Nesse contexto, pensando na sobrevivência, o protagonista cria um plano para salvar a própria pele em ‘All Systems Red’ — o título é homônimo ao primeiro livro da saga de Martha Wells que inspirou a série. Entre idas e vindas de um plano praticamente suicida para a equipe, a Unidade de Segurança mantém uma carta na manga — sabendo que os humanos não concordavam com sua ideia sanguinária, precisa agir por si só. Porém, quando as coisas saem do controle, Murderbot se vê diante de um sacrifício final para salvar sua pessoa favorita, culminando em um momento verdadeiramente poético. Afinal, para um ciborgue que detestava pessoas e somente gostaria de ver sua novela em paz, há algo mais simbólico do que “morrer” abraçado a uma humana?
Bom, morrer não é exatamente o termo correto. No episódio final, ‘The Perimeter’, todos são resgatados do planeta. O personagem de Skarsgård, agora nas mãos da Corporation Rim, tem sua memória apagada e retorna às atividades como uma Unidade de Segurança genérica. Entretanto, apesar das diferenças, os humanos da PresAux nunca deixam um companheiro para trás e, após o ciborgue ter salvo suas vidas tantas vezes, chegou a hora deles retribuírem — e com sucesso! Aqui, a série não somente enfatiza qual é a essência do protagonista e quão profunda é a lealdade entre os personagens, mas também aborda o verdadeiro significado de “ser”. No decorrer da trama, Murderbot focou em sua sobrevivência ou na de seus clientes e, pela primeira vez, teve de contemplar o futuro desconhecido além de suas milhares de horas de novela ou de sua função de checar o perímetro.

┄┄┄┄┄┄┄┄┄┄

_SUA VEZ_. Indique se cada afirmação a seguir concorda com o trecho sobre a série Murderbot. Responda sim ou não e cite as palavras do trecho que decidem a resposta. (a) O episódio final da série se chama ‘All Systems Red’. (b) Depois do resgate, o protagonista tem a memória apagada. (c) Os humanos da PresAux abandonam o ciborgue.

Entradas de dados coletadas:
┄┄┄┄┄┄┄┄┄┄

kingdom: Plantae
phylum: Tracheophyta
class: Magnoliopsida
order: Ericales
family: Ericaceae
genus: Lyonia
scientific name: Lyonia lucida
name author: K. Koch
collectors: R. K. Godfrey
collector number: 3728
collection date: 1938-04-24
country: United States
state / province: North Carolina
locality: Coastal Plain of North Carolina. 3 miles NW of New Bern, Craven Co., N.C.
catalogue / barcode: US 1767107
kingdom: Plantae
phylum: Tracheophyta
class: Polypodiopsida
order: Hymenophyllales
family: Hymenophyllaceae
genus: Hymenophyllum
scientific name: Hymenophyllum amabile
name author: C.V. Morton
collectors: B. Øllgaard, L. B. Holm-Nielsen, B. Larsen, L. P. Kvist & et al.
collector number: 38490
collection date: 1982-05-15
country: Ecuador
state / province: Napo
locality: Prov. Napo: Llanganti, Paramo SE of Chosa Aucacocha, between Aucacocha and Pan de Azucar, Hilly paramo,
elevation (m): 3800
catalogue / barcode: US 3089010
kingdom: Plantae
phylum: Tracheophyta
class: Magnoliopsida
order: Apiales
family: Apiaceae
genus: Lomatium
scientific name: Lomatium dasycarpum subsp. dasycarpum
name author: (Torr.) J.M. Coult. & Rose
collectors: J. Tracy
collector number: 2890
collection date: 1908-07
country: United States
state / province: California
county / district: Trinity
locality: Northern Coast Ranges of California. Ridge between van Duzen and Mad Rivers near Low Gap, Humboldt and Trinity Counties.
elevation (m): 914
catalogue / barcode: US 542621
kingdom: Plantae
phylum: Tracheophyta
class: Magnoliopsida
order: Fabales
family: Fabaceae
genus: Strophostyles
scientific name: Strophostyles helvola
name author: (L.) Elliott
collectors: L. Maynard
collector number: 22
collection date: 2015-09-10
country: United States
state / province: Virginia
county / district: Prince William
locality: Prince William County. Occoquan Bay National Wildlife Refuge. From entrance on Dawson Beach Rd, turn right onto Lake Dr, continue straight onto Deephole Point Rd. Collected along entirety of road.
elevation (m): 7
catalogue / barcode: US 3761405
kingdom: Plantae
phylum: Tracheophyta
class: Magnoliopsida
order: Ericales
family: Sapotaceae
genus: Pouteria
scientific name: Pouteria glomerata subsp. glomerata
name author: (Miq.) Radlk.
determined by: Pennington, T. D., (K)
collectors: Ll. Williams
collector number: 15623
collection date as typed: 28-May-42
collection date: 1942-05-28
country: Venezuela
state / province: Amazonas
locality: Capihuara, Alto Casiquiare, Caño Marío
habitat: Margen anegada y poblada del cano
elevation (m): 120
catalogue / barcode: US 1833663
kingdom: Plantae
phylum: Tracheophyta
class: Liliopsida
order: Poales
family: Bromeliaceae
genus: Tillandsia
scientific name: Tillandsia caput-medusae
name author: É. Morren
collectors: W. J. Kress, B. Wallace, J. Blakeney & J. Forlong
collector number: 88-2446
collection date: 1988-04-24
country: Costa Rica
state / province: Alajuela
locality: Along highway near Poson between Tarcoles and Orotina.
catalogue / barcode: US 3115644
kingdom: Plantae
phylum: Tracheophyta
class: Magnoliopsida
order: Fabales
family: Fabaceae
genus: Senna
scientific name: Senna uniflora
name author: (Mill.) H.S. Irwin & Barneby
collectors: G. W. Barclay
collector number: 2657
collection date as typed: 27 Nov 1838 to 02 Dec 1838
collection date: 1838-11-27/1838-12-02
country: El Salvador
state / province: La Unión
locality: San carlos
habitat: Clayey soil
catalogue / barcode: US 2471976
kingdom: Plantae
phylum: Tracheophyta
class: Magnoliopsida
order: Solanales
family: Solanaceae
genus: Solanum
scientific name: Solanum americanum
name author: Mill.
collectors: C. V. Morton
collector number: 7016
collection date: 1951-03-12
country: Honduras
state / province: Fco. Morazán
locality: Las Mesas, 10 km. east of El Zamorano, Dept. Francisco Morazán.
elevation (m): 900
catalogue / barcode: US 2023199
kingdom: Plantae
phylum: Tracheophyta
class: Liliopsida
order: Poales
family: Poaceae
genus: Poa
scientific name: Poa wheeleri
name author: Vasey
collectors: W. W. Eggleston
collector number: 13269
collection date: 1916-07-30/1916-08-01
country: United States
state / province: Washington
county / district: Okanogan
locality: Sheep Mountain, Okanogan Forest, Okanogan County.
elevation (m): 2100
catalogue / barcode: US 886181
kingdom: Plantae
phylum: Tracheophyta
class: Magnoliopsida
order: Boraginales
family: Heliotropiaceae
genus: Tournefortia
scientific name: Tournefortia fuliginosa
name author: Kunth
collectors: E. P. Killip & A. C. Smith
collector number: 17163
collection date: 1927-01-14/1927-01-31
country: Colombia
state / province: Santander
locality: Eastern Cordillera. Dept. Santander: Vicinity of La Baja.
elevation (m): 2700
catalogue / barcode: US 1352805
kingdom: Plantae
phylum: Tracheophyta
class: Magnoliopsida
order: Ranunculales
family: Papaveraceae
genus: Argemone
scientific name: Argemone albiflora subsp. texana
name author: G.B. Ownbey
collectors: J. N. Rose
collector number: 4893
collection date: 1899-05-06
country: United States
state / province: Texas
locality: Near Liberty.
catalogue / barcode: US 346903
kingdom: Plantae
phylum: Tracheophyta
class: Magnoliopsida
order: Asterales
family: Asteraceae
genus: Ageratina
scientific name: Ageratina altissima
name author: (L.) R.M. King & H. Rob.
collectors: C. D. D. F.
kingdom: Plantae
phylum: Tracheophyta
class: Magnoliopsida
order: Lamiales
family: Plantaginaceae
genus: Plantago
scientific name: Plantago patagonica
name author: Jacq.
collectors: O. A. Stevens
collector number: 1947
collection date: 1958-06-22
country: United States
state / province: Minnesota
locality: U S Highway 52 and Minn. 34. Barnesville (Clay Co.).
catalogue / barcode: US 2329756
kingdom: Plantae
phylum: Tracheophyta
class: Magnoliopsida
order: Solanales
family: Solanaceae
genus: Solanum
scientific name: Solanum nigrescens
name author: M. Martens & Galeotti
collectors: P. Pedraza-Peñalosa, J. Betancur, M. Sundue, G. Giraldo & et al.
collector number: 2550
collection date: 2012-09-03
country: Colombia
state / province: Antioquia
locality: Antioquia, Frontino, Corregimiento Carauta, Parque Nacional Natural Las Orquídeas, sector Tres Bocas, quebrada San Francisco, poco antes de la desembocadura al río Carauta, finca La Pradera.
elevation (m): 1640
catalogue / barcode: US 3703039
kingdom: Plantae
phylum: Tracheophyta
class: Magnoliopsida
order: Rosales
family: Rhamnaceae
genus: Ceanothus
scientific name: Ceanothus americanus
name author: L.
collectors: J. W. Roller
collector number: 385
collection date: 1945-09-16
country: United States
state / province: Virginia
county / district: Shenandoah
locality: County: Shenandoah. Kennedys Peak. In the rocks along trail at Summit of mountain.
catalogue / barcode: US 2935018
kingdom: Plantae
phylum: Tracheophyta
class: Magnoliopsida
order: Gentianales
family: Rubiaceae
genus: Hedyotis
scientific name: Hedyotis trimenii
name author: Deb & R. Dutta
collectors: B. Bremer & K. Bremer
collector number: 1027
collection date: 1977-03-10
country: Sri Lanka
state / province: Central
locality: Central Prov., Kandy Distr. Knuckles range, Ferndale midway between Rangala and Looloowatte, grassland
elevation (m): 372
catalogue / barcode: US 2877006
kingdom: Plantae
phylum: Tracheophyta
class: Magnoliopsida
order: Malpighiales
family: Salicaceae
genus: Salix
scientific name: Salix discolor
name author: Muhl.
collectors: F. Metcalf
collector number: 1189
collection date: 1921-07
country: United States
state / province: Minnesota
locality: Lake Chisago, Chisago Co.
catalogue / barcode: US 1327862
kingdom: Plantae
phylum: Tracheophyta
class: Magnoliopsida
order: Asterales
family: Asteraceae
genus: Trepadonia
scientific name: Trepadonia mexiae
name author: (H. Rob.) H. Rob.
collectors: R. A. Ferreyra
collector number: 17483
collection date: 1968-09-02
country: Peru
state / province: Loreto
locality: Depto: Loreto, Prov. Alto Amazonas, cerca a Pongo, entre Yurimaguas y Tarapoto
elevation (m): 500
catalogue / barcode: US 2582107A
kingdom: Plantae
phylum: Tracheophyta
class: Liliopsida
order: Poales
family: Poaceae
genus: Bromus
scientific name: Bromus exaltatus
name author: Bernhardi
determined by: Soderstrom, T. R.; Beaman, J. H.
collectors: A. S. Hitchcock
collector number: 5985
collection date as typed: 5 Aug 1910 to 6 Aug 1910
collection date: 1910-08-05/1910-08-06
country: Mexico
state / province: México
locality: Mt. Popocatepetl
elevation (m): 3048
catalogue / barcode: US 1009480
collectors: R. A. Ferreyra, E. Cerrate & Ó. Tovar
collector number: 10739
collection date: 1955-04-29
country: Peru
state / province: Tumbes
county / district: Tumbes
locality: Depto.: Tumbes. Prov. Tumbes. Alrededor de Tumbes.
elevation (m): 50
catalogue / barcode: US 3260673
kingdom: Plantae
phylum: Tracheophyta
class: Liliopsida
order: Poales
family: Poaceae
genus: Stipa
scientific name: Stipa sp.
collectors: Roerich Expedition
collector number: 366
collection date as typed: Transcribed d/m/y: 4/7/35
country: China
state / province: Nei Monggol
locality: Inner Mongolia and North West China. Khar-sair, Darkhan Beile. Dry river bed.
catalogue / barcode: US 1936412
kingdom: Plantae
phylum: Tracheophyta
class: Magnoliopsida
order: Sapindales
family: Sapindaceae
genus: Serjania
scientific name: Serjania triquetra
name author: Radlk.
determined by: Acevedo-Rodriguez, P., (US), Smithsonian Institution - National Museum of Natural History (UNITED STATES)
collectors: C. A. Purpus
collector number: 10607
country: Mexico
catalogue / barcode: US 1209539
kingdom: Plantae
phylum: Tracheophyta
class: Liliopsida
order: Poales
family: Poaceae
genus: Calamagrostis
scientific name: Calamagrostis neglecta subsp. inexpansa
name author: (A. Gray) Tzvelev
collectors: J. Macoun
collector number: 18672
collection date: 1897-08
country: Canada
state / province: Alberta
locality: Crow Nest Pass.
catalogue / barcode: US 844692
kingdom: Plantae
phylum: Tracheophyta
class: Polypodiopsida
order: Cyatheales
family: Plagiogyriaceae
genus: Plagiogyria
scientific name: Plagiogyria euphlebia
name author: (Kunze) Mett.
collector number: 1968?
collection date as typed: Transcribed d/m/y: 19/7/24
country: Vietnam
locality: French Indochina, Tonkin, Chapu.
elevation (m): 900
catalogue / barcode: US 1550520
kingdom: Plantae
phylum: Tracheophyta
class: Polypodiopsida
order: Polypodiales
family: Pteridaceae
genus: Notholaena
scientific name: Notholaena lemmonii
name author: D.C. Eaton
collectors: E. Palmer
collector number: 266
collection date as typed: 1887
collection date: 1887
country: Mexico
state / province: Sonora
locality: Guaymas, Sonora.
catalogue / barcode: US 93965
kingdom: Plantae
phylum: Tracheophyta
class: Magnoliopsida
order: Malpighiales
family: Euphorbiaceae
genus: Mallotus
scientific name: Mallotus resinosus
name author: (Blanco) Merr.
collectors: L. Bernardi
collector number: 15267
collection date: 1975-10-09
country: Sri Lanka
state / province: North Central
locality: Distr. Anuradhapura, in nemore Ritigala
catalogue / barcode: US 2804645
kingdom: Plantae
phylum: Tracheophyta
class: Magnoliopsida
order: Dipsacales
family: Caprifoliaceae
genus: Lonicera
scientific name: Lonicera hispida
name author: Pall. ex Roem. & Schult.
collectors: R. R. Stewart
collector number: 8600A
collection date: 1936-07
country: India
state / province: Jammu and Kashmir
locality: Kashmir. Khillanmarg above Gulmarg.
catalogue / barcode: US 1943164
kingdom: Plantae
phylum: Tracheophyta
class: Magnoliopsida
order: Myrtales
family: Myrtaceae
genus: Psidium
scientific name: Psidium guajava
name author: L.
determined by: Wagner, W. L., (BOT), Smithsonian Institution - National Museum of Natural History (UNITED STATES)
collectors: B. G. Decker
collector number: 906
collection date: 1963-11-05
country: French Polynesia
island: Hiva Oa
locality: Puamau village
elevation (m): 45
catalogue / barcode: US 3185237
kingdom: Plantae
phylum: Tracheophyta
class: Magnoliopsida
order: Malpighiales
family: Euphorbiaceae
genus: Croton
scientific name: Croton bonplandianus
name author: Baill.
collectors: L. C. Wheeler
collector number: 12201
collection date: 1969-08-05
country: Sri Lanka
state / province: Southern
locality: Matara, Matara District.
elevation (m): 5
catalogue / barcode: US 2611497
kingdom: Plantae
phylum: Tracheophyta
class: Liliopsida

┄┄┄┄┄┄┄┄┄┄

_RESOLUÇÃO DA TAREFA_.
(a) Não: “No episódio final, ‘The Perimeter’, todos são resgatados do planeta.”
(b) Sim: “tem sua memória apagada e retorna às atividades como uma Unidade de Segurança genérica”.
(c) Não: “os humanos da PresAux nunca deixam um companheiro para trás”.